Transcription Machinery Anchors ecDNAs to Mitotic Chromosomes for Segregation

Extrachromosomal DNA (ecDNA) is a prevalent driver of cancer, whose random segregation promotes aggressive tumors. Acentric ecDNAs attach to chromosomes during mitosis for segregation. However, the molecular mechanism governing ecDNA-chromosome mitotic interactions remains poorly understood. This study shows that ecDNAs attach to histone 3 lysine 27 acetylation (H3K27ac)-marked chromatin during mitosis.
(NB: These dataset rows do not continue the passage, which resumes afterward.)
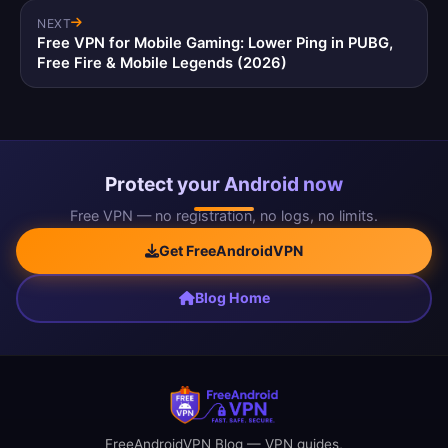
NEXT
Free VPN for Mobile Gaming: Lower Ping in PUBG,
Free Fire & Mobile Legends (2026)
Protect your Android now
Free VPN — no registration, no logs, no limits.
Get FreeAndroidVPN
Blog Home
FreeAndroidVPN Blog — VPN guides,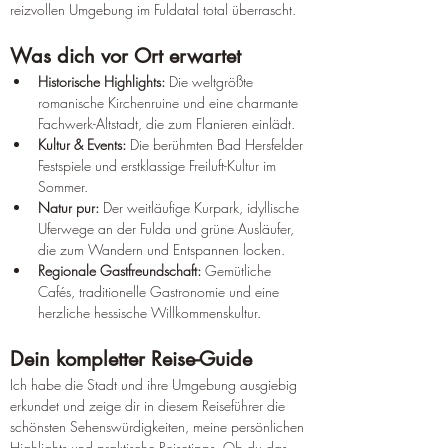
reizvollen Umgebung im Fuldatal total überrascht.
Was dich vor Ort erwartet
Historische Highlights:
 Die weltgrößte 
romanische Kirchenruine und eine charmante 
Fachwerk-Altstadt, die zum Flanieren einlädt.
Kultur & Events:
 Die berühmten Bad Hersfelder 
Festspiele und erstklassige Freiluft-Kultur im 
Sommer.
Natur pur:
 Der weitläufige Kurpark, idyllische 
Uferwege an der Fulda und grüne Ausläufer, 
die zum Wandern und Entspannen locken.
Regionale Gastfreundschaft:
 Gemütliche 
Cafés, traditionelle Gastronomie und eine 
herzliche hessische Willkommenskultur.
Dein kompletter Reise-Guide
Ich habe die Stadt und ihre Umgebung ausgiebig 
erkundet und zeige dir in diesem Reiseführer die 
schönsten Sehenswürdigkeiten, meine persönlichen 
Highlights und praktische Reisetipps. Ob du das 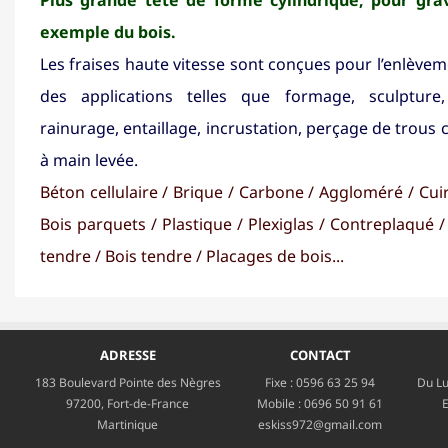
exemple du bois.
Les fraises haute vitesse sont conçues pour l’enlève
des applications telles que formage, sculpture,
rainurage, entaillage, incrustation, perçage de trous
à main levée.
Béton cellulaire / Brique / Carbone / Aggloméré / Cuir 
Bois parquets / Plastique / Plexiglas / Contreplaqué 
tendre / Bois tendre / Placages de bois...
ADRESSE
CONTACT
183 Boulevard Pointe des Nègres
Fixe :
0596 63 25 94
Du Lu
97200, Fort-de-France
Mobile :
0696 50 91 61
E
Martinique
eskiss972@gmail.com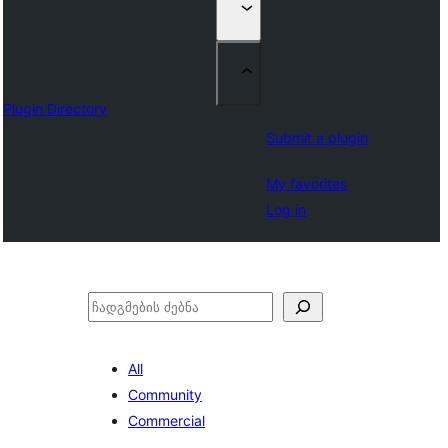
Plugin Directory
Submit a plugin
My favorites
Log in
ძებნა
All
Community
Commercial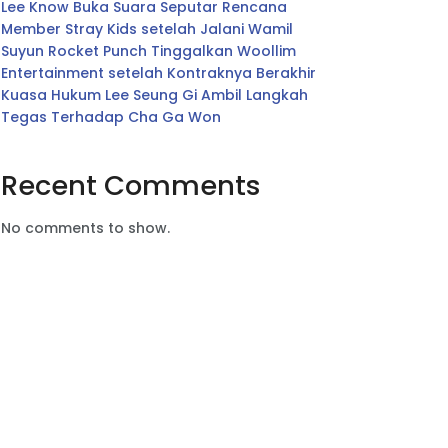
Lee Know Buka Suara Seputar Rencana
Member Stray Kids setelah Jalani Wamil
Suyun Rocket Punch Tinggalkan Woollim
Entertainment setelah Kontraknya Berakhir
Kuasa Hukum Lee Seung Gi Ambil Langkah
Tegas Terhadap Cha Ga Won
Recent Comments
No comments to show.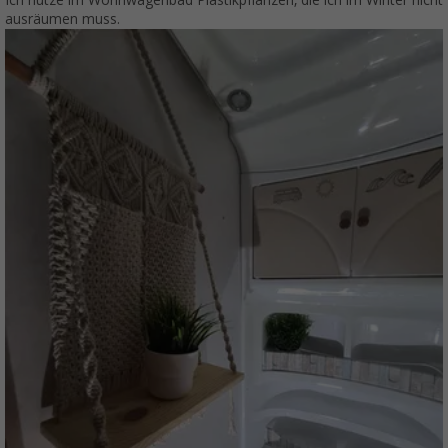
Ich nutze im Wohnwagenbad Plastikpflanzen, die ich im Winter nicht
ausräumen muss.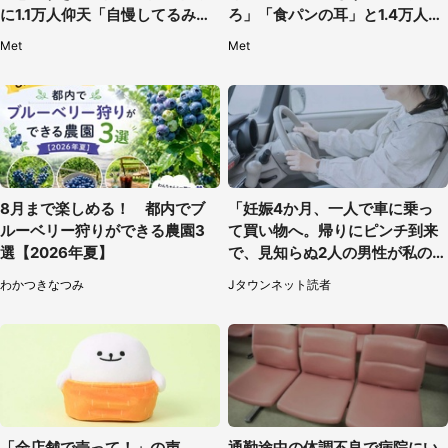
に1.1万人仰天「自慢してるみた
ろ」「食パンの耳」と1.4万人困
い」
惑
Met
Met
8月まで楽しめる！ 都内でブ
「妊娠4か月、一人で車に乗っ
ルーベリー狩りができる農園3
て買い物へ。帰りにピンチ到来
選【2026年夏】
で、見知らぬ2人の男性が私の車
を...」（30代女性）
わかつきなつみ
Jタウンネット読者
「全店舗で売って！」の声
通勤途中の体調不良で病院にい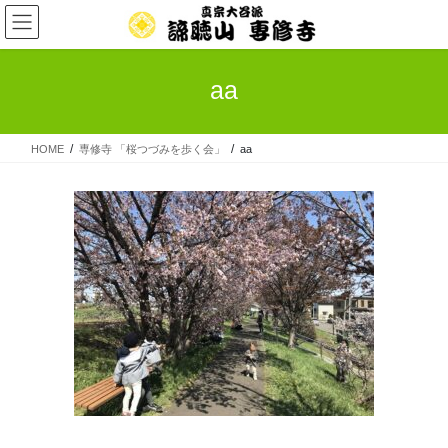
コ
ナ
ン
ビ
テ
ゲ
ン
ー
aa
ツ
シ
へ
ョ
ス
ン
HOME
専修寺 「桜つづみを歩く会」
aa
キ
に
ッ
移
プ
動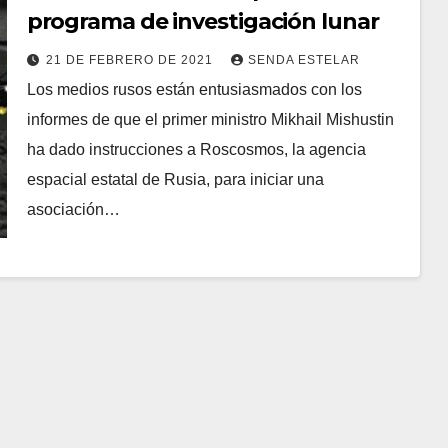
programa de investigación lunar
21 DE FEBRERO DE 2021
SENDA ESTELAR
Los medios rusos están entusiasmados con los
informes de que el primer ministro Mikhail Mishustin
ha dado instrucciones a Roscosmos, la agencia
espacial estatal de Rusia, para iniciar una
asociación…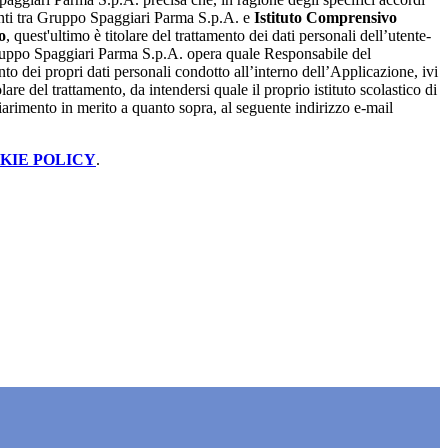
renti tra Gruppo Spaggiari Parma S.p.A. e
Istituto Comprensivo
o
, quest'ultimo è titolare del trattamento dei dati personali dell’utente-
ruppo Spaggiari Parma S.p.A. opera quale Responsabile del
nto dei propri dati personali condotto all’interno dell’Applicazione, ivi
lare del trattamento, da intendersi quale il proprio istituto scolastico di
iarimento in merito a quanto sopra, al seguente indirizzo e-mail
KIE POLICY
.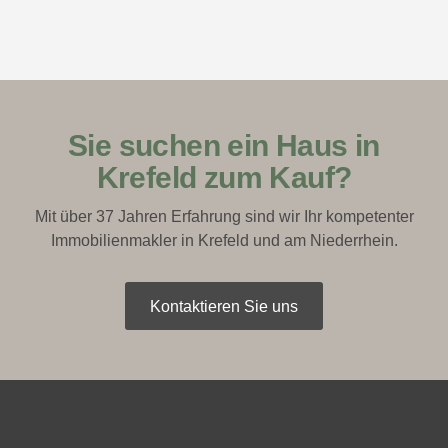
Sie suchen ein Haus in
Krefeld zum Kauf?
Mit über 37 Jahren Erfahrung sind wir Ihr kompetenter
Immobilienmakler in Krefeld und am Niederrhein.
Kontaktieren Sie uns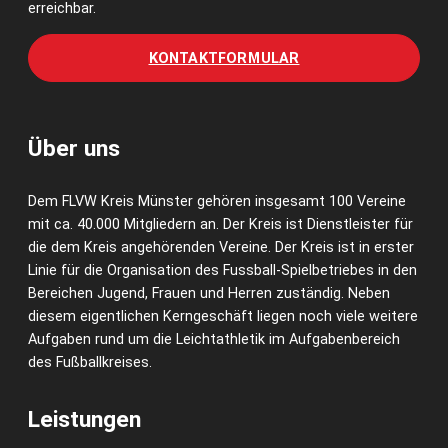
erreichbar.
KONTAKTFORMULAR
Über uns
Dem FLVW Kreis Münster gehören insgesamt 100 Vereine
mit ca. 40.000 Mitgliedern an. Der Kreis ist Dienstleister für
die dem Kreis angehörenden Vereine. Der Kreis ist in erster
Linie für die Organisation des Fussball-Spielbetriebes in den
Bereichen Jugend, Frauen und Herren zuständig. Neben
diesem eigentlichen Kerngeschäft liegen noch viele weitere
Aufgaben rund um die Leichtathletik im Aufgabenbereich
des Fußballkreises.
Leistungen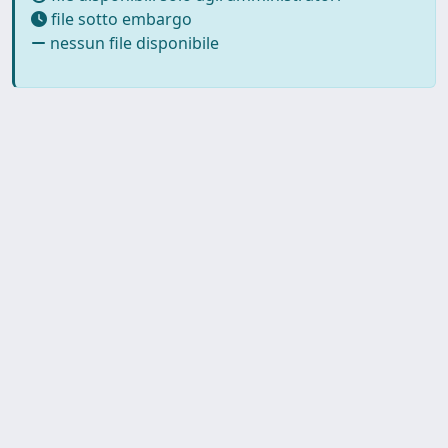
file sotto embargo
nessun file disponibile
Copyright © 2026
Università degli Studi Trieste |
Dove
siamo
|
Privacy
Piazzale Europa,1 34127 Trieste, Italia -
Tel. +39 040.558.7111 - P.IVA 00211830328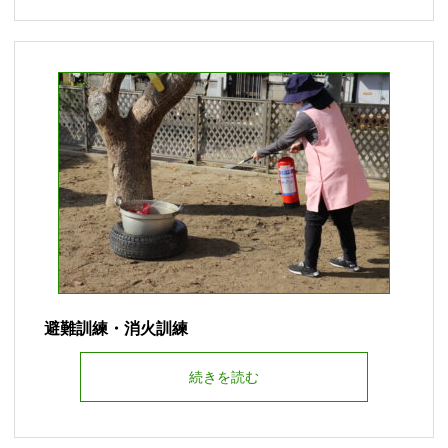
避難訓練・消火訓練
続きを読む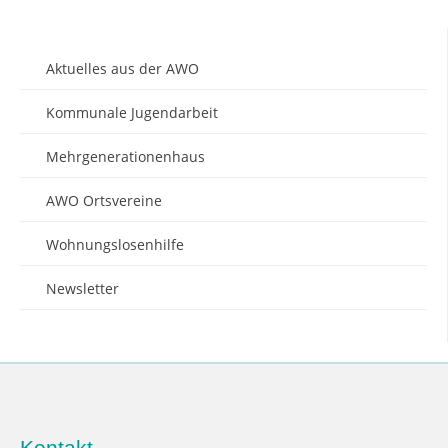
Aktuelles aus der AWO
Kommunale Jugendarbeit
Mehrgenerationenhaus
AWO Ortsvereine
Wohnungslosenhilfe
Newsletter
Kontakt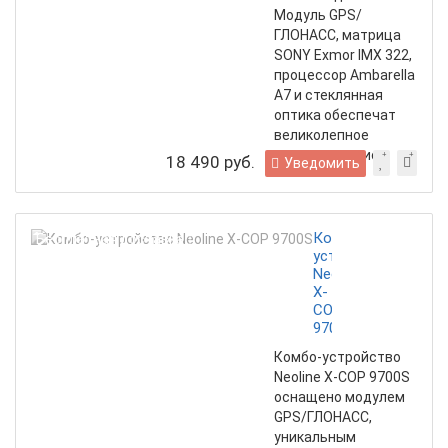
Модуль GPS/
ГЛОНАСС, матрица
SONY Exmor IMX 322,
процессор Ambarella
A7 и стеклянная
оптика обеспечат
великолепное
качество записи
18 490 руб.
Уведомить
Комбо-
Бесплатная доставка
устройство
Neoline
X-
COP
9700S
Комбо-устройство
Neoline X-COP 9700S
оснащено модулем
GPS/ГЛОНАСС,
уникальным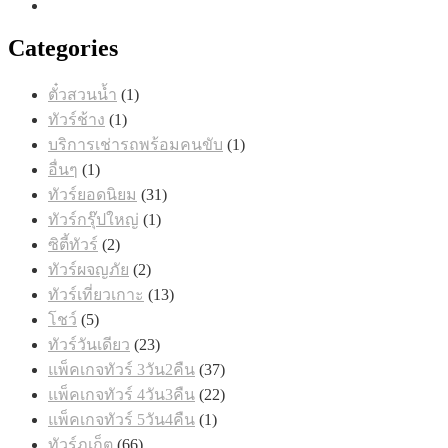
Categories
1
ตั๋วสวนน้ำ
1
สินค้า
1
ทัวร์ช้าง
1
สินค้า
1
บริการเช่ารถพร้อมคนขับ
1
สินค้า
1
อื่นๆ
1
สินค้า
31
ทัวร์ยอดนิยม
31
สินค้า
1
ทัวร์กรุ๊ปใหญ่
1
สินค้า
2
ซิตี้ทัวร์
2
สินค้า
2
ทัวร์ผจญภัย
2
สินค้า
13
ทัวร์เที่ยวเกาะ
13
สินค้า
5
โชว์
5
สินค้า
23
ทัวร์วันเดียว
23
สินค้า
37
แพ็คเกจทัวร์ 3วัน2คืน
37
สินค้า
22
แพ็คเกจทัวร์ 4วัน3คืน
22
สินค้า
1
แพ็คเกจทัวร์ 5วัน4คืน
1
สินค้า
66
ทัวร์ภูเก็ต
66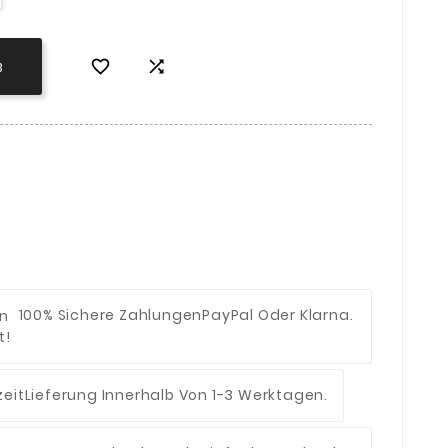


B
100% Sichere Zahlungen
PayPal Oder Klarna.
t!
eit
Lieferung Innerhalb Von 1-3 Werktagen.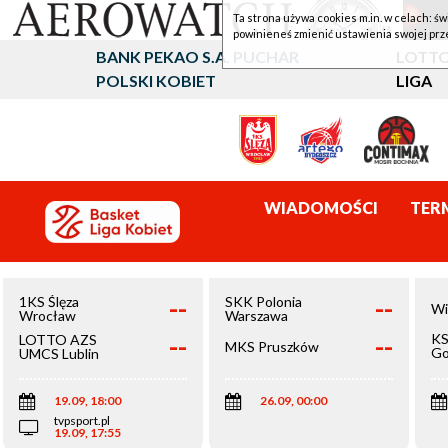
Ta strona używa cookies m.in. w celach: św
powinieneś zmienić ustawienia swojej prz
BANK PEKAO S.A. PUCHAR
LOTTO
POLSKI KOBIET
LIGA
WIADOMOŚCI
TER
--
--
1KS Ślęza
SKK Polonia
Wi
Wrocław
Warszawa
--
--
KS
LOTTO AZS
MKS Pruszków
Go
UMCS Lublin
Wi
19.09, 18:00
26.09, 00:00
tvpsport.pl
19.09, 17:55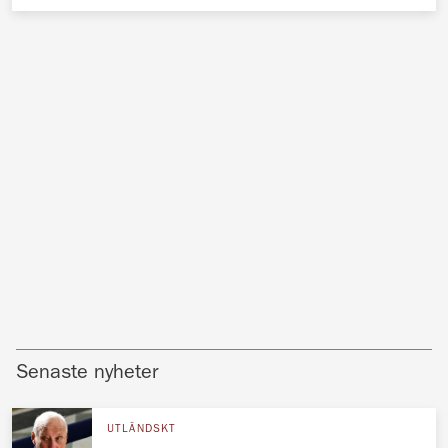
Senaste nyheter
UTLÄNDSKT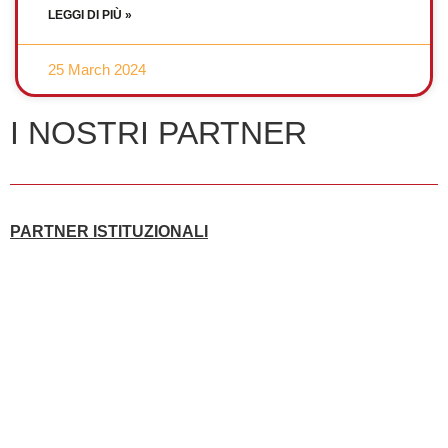
LEGGI DI PIÙ »
25 March 2024
I NOSTRI PARTNER
PARTNER ISTITUZIONALI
H3K27ac depletion resulted in ecDNA detachment from mitotic chromosomes. Diverse bromodomain proteins, which are known readers of H3K27ac, stabilize ecDNAs’ mitotic interaction, exhibiting context-dependent and mutually complementary roles. Furthermore, disruptions of the Mediator complex and RNA polymerase II transcription activity both dissociate ecDNAs from mitotic chromosomes, suggesting that the transcription machinery mediates ecDNA segregation. Mis-segregated ecDNAs were expelled into the cytosol and degraded, leading to diminished oncogene expression and a reversal of therapy resistance. Our research provides new insights into the interplay between RNA transcription and acentric ecDNA inheritance in cancer, offering a novel avenue for disrupting ecDNA-driven oncogenesis.